Angela Mollard: To the wild yonder

29/01/2012 5:05

I wonder as I read this….If this is what happens to someone who has only been exposed to the “Tech revolution” for a short period what is the the effect going to be on a child who has been weaned on an Ipad ? (see
In 2012, be kind to your brainBabies with Ipads, iPhones | Steve Jobs | Nature Deficit Disorder, iPadding toddlers: When is it too soon?Too much screen time eating into playtimeBabies and toddlers should learn from play, not screensSmartphone on wheels for a fascinating ride in the back seatVINCI | Why VINCI?)

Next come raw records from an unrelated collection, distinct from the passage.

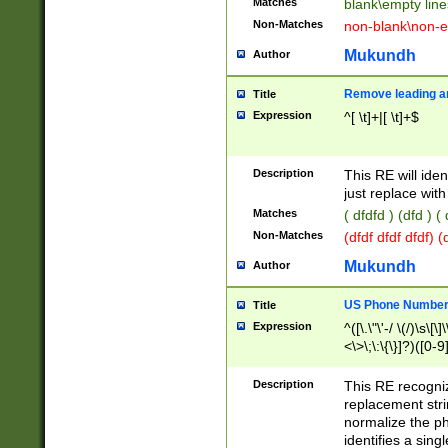
Matches
blank\empty line
Non-Matches
non-blank\non-e
Mukundh
Author
Remove leading an
Title
Expression
^[ \t]+|[ \t]+$
Description
This RE will iden
just replace with
Matches
( dfdfd ) (dfd ) (
Non-Matches
(dfdf dfdf dfdf) 
Mukundh
Author
US Phone Number 
Title
Expression
^([\.\"\'-/ \(/)\s\[\]
<\>\;\:\{\}]?)([0-9]
Description
This RE recogn
replacement str
normalize the ph
identifies a sing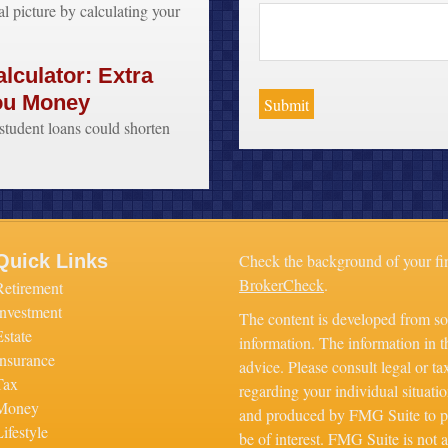
al picture by calculating your
lculator: Extra
ou Money
tudent loans could shorten
Quick Links
Check the background of your fi
BrokerCheck
.
Retirement
Investment
The content is developed from so
Estate
information. The information in th
Insurance
advice. Please consult legal or ta
Tax
regarding your individual situati
Money
and produced by FMG Suite to pr
ifestyle
be of interest. FMG Suite is not a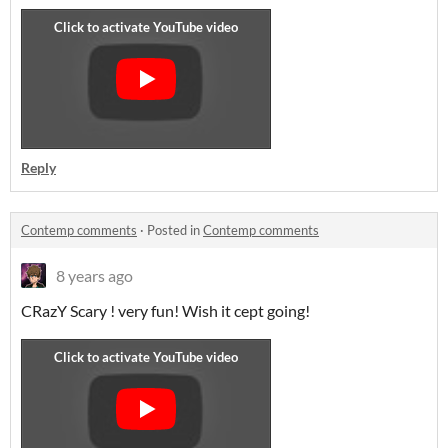
Reply
Contemp comments
·
Posted in
Contemp comments
8 years ago
CRazY Scary ! very fun! Wish it cept going!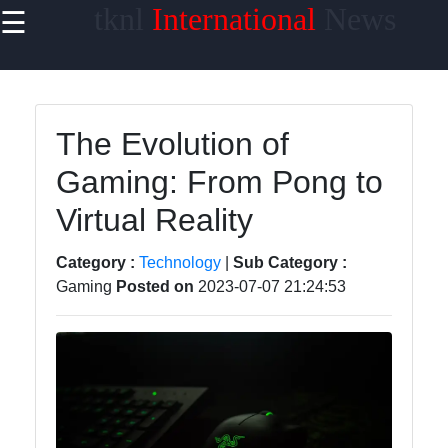
tknl
International
News
☰
×
Useful
links
Home
The Evolution of
Gaming: From Pong to
Technology
Virtual Reality
Politics
World
Category :
Technology
|
Sub Category :
News
Gaming
Posted on
2023-07-07 21:24:53
DIY
tknl
News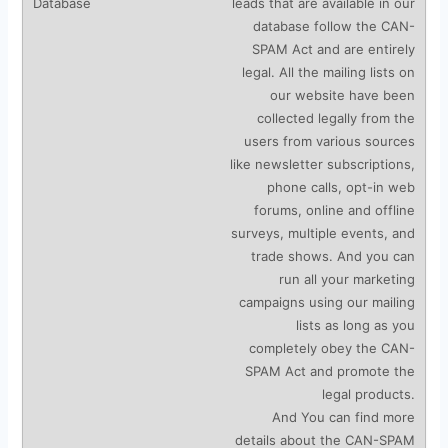
leads that are available in our
database follow the CAN-
SPAM Act and are entirely
legal. All the mailing lists on
our website have been
collected legally from the
users from various sources
like newsletter subscriptions,
phone calls, opt-in web
forums, online and offline
surveys, multiple events, and
trade shows. And you can
run all your marketing
campaigns using our mailing
lists as long as you
completely obey the CAN-
SPAM Act and promote the
legal products.
And You can find more
details about the CAN-SPAM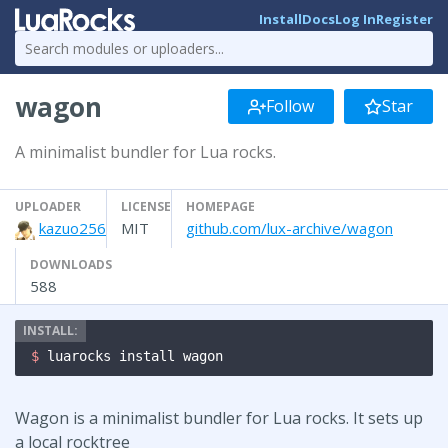
Install
Docs
Log In
Register
wagon
Follow
Star
A minimalist bundler for Lua rocks.
UPLOADER
LICENSE
HOMEPAGE
kazuo256
MIT
github.com/lux-archive/wagon
DOWNLOADS
588
$ 
luarocks install wagon
Wagon is a minimalist bundler for Lua rocks. It sets up
a local rocktree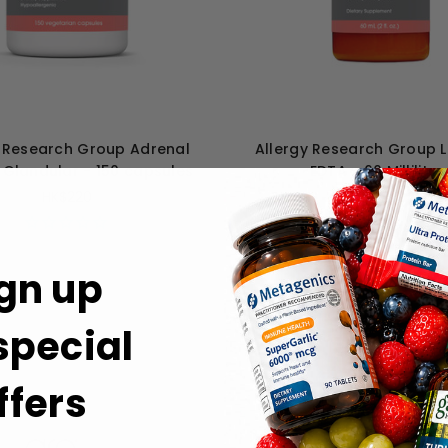
y Research Group Adrenal
Allergy Research Group 
 Glandular - 150 capsules
EDTA - 60 Milliliter
HK$220
HK$329
gn up
 special
ffers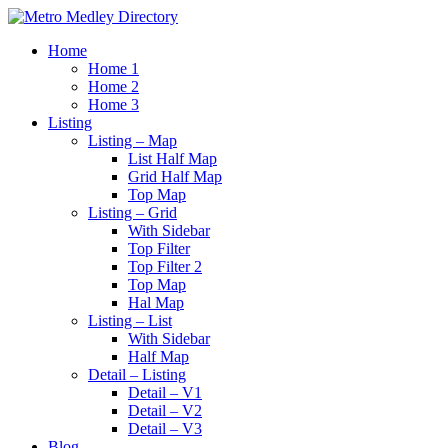
Home
Home 1
Home 2
Home 3
Listing
Listing – Map
List Half Map
Grid Half Map
Top Map
Listing – Grid
With Sidebar
Top Filter
Top Filter 2
Top Map
Hal Map
Listing – List
With Sidebar
Half Map
Detail – Listing
Detail – V1
Detail – V2
Detail – V3
Blog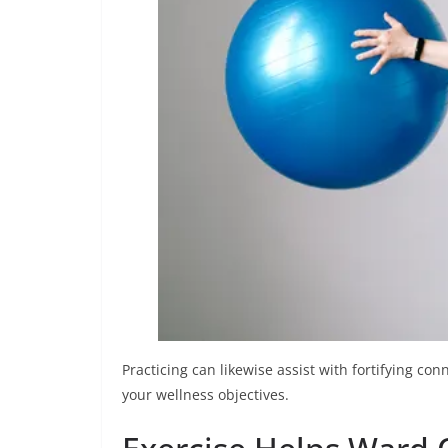
Practicing can likewise assist with fortifying co
your wellness objectives.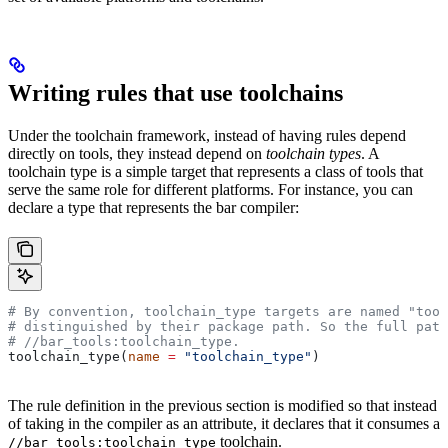
Writing rules that use toolchains
Under the toolchain framework, instead of having rules depend
directly on tools, they instead depend on
toolchain types
. A
toolchain type is a simple target that represents a class of tools that
serve the same role for different platforms. For instance, you can
declare a type that represents the bar compiler:
# By convention, toolchain_type targets are named "tool
# distinguished by their package path. So the full path
#
 //bar_tools:toolchain_type.
toolchain_type(
name
 =
 "toolchain_type"
)
The rule definition in the previous section is modified so that instead
of taking in the compiler as an attribute, it declares that it consumes a
toolchain.
//bar_tools:toolchain_type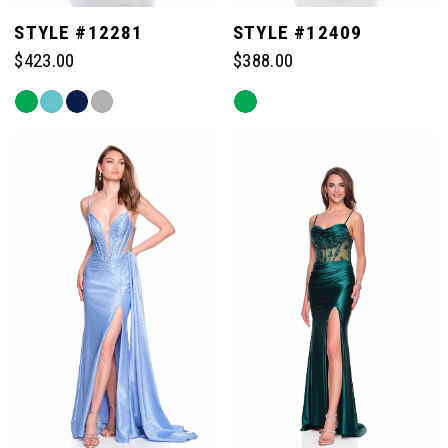
STYLE #12281
STYLE #12409
$423.00
$388.00
Skip
Skip
Color
Color
List
List
#925c20be50
#269fcda591
to
to
end
end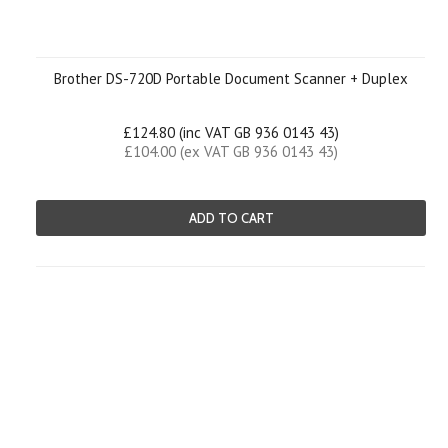
Brother DS-720D Portable Document Scanner + Duplex
£124.80 (inc VAT GB 936 0143 43)
£104.00 (ex VAT GB 936 0143 43)
ADD TO CART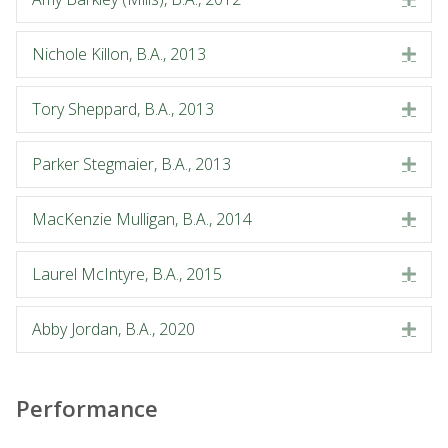
Nichole Killon, B.A., 2013
Exp
Tory Sheppard, B.A., 2013
Exp
Parker Stegmaier, B.A., 2013
Exp
MacKenzie Mulligan, B.A., 2014
Exp
Laurel McIntyre, B.A., 2015
Exp
Abby Jordan, B.A., 2020
Exp
Performance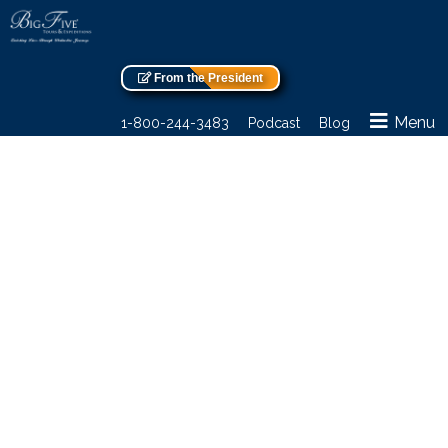
From the President
Menu
1-800-244-3483
Podcast
Blog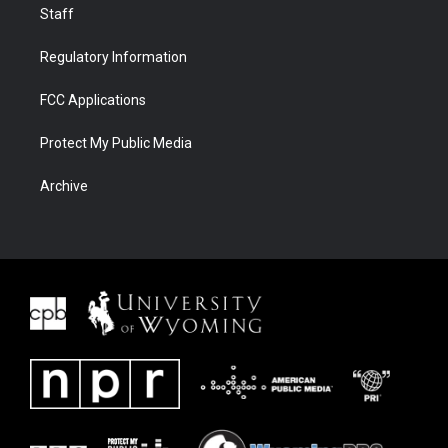
Staff
Regulatory Information
FCC Applications
Protect My Public Media
Archive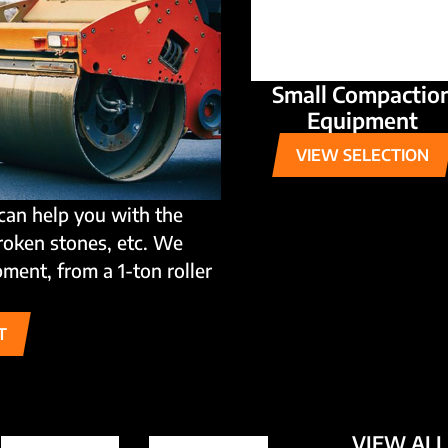
Small Compactio
Equipment
VIEW SELECTION
can help you with the
broken stones, etc. We
ment, from a 1-ton roller
T
VIEW ALL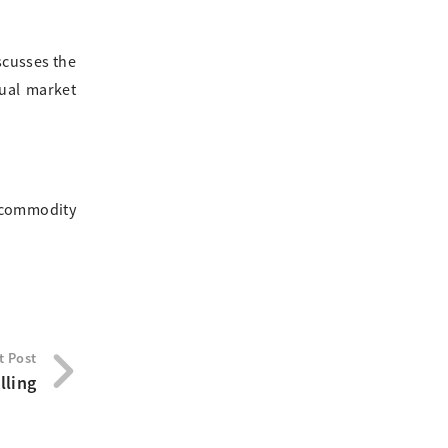
scusses the
nual market
, commodity
t Post
lling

Excerpts below -the full article can be read from the link above  

FOR a year now, I’ve had a little quote pinned above my desk. “Tell me,” it says, “what is it you plan to do with your one wild and precious life?” On a particularly joyless day, I scribbled a response: “Make lunch boxes.”

….recently I’ve felt disconnected, which is absurd because last year I received 13,506 emails, sent 432 tweets and became Facebook ‘friends’ with someone I kissed in 1989. I’m so connected that I go online the second I wake up. I’m linked in, favourited, retweeted, liked.

Trouble is, all this click-and-flick stuff isn’t nourishing me or the people I care about. …..I miss being transported by a great book, enlivened by a lengthy conversation, wearied by a long walk. I crave smiles made with mouth muscles, not emoticons. I yearn for the stillness and soft foot of nature. Late last year, sitting with my husband beside a lake in the rain, I cried. Not because I was upset, but because I’d sat still long enough to feel something.

Tech torpor, nature deficit disorder, digital ADHD – call it what you like, it’s fracturing our lives. How many couples spend their evenings on separate devices? How many babies looking up from their prams see their parents’ faces masked by an iPhone? New research shows Australians are less inclined to embrace adventure and try new things, with 80 per cent blaming technology and social networking for their inertia. Add to that the 130 million days of stockpiled annual leave and you get the sense there are a lot of people visiting life rather than living it.

So, this year, I’m going trekking in Nepal. It’s a long-held dream, conjured before children and mortgage and responsibility, and put on hold for more than a decade. I signed up before they told me it would be so cold at night I’d have to pee in a zip-lock bag, and before reading that altitude can affect co-ordination (I’m challenged at sea level).

For me, the appeal is as much nature as nurture. My screensaver is an inky blue mountain iced with snow, wild and precious. It’s time I did more than just look at it.